··· ENTRIES PROVIDED

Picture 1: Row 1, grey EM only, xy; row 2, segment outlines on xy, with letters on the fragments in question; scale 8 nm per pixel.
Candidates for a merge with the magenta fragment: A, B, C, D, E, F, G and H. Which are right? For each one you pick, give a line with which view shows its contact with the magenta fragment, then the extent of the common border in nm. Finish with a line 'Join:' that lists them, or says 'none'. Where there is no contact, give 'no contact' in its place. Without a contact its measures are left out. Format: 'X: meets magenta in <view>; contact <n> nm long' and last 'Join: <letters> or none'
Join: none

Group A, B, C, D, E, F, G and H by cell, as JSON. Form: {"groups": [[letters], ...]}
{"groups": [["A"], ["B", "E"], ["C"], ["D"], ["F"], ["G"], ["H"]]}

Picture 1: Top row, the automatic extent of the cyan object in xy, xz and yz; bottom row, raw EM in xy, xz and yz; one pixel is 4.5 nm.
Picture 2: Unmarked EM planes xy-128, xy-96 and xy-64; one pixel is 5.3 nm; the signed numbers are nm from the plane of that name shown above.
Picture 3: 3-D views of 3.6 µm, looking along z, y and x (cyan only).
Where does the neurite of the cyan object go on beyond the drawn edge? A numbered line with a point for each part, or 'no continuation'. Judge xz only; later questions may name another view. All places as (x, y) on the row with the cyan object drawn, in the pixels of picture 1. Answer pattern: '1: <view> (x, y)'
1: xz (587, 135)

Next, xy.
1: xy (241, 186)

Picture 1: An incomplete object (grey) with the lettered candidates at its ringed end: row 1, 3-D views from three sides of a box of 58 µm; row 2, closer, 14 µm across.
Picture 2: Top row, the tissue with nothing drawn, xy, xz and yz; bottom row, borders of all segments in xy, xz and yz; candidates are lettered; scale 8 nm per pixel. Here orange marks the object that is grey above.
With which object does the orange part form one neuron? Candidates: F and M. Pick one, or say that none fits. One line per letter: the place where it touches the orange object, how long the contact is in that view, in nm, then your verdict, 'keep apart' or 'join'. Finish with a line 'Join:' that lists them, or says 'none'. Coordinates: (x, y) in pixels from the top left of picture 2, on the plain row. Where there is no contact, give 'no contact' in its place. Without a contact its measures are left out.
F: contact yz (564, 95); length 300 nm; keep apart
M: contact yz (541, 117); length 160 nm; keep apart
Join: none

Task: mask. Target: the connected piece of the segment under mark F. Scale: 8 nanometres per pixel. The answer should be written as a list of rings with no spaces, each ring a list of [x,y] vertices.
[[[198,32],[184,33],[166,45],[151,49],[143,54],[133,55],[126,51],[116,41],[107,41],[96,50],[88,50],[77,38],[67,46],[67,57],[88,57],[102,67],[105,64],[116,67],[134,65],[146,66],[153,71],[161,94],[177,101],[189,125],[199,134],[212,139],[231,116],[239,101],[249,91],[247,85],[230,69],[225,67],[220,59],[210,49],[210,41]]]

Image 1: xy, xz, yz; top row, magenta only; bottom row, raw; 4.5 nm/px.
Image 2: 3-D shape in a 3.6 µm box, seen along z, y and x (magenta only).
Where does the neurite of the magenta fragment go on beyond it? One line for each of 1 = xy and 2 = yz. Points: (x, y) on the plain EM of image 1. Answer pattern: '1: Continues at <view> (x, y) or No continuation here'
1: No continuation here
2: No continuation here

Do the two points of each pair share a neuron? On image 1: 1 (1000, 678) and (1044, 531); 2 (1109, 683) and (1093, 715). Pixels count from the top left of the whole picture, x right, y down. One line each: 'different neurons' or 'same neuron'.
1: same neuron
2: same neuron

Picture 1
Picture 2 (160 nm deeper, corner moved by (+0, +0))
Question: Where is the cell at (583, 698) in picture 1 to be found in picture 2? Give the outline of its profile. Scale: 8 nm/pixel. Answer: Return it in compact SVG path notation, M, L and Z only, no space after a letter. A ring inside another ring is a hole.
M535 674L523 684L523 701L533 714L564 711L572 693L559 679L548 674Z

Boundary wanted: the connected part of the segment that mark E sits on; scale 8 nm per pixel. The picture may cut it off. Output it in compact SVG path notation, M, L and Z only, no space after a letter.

······

* **THE PROBLEM**:
In the records, locate each line holding the string "bottom" and copy it.

* **EXERCISE ANSWER**:
Picture 1: Top row, the automatic extent of the cyan object in xy, xz and yz; bottom row, raw EM in xy, xz and yz; one pixel is 4.5 nm.
Picture 2: Top row, the tissue with nothing drawn, xy, xz and yz; bottom row, borders of all segments in xy, xz and yz; candidates are lettered; scale 8 nm per pixel. Here orange marks the object that is grey above.
Image 1: xy, xz, yz; top row, magenta only; bottom row, raw; 4.5 nm/px.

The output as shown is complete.